Despite being an extrovert, I really don’t like talking to people on airplanes. I’m not sure if it’s fatigue or my irrational anger toward those who order tomato juice, but I like to put on headphones and pretend that I am not sitting so close to complete strangers.
This Thursday, I had the middle seat next to someone who did not share my approach. Before taking her seat, a self-proclaimed "Southern belle" asked me how often I flew. This was only the second time in her 26 years of life and she was nervous. She asked what I did for a living. I answered briefly, "consultant for the Catholic Church." Her overly expressive face displayed a look of confusion as to what to say next. "Well, we all need Jesus, don’t we?" I nodded and smiled, suddenly aware of the other passengers beginning to listen. Even louder, she said, "Alright then, we better say a prayer to make sure we make it home." Looking straight ahead, I gave a polite chuckle in response. "Well go ahead," she said. The passenger on the other side of me was now unabashedly staring. I regularly give presentations to hundreds of people and I lead prayer pretty frequently. But, at that moment, I was embarrassed. Ultimately, I offered a simple petition for the flight and our nerves to be calm. While my travel companion thought I was asking God to calm her nerves – I was really asking for help with my own.
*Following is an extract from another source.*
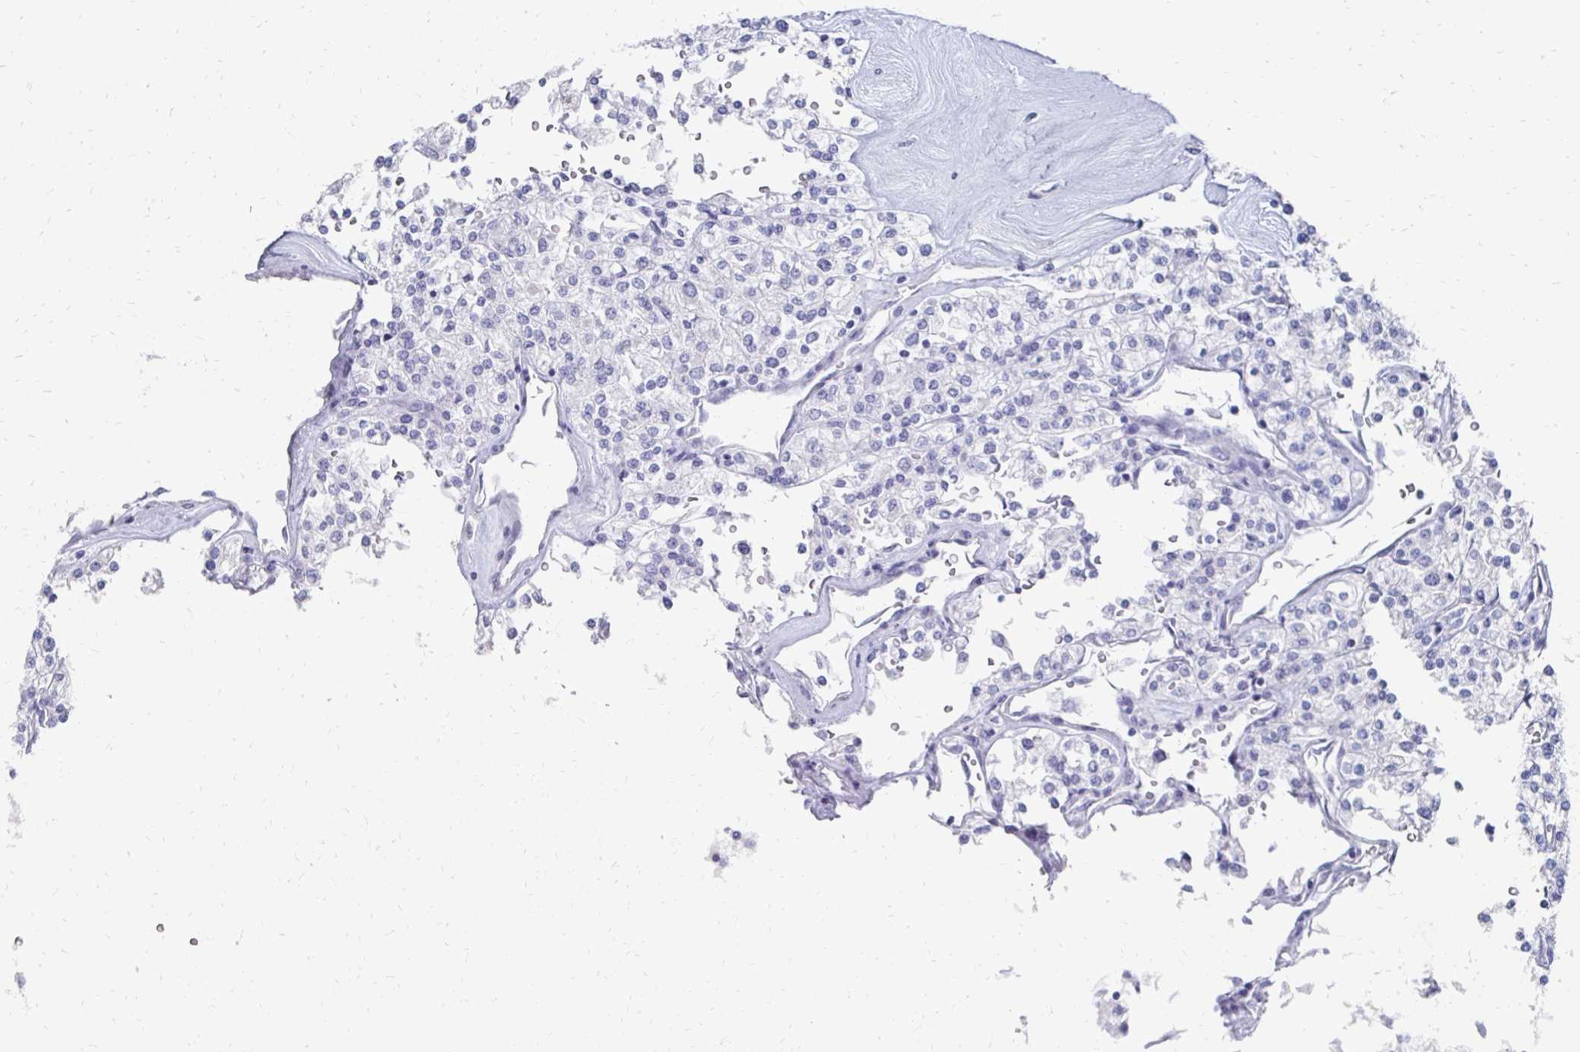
{"staining": {"intensity": "negative", "quantity": "none", "location": "none"}, "tissue": "renal cancer", "cell_type": "Tumor cells", "image_type": "cancer", "snomed": [{"axis": "morphology", "description": "Adenocarcinoma, NOS"}, {"axis": "topography", "description": "Kidney"}], "caption": "Tumor cells are negative for brown protein staining in adenocarcinoma (renal).", "gene": "SYCP3", "patient": {"sex": "male", "age": 80}}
Disappointed in how I felt, I reflected about it the entire rest of the flight. Why was this situation different? How much of my daily experience might just be giving witness to other witnesses? What gave this young adult the confidence to invite a stranger to pray with her? And lastly, how many opportunities am I missing to share the peace of our Lord with those who may be afraid of more than just flying? After all, as my new friend said, "we all need Jesus." Blessings on the witness you can give this week.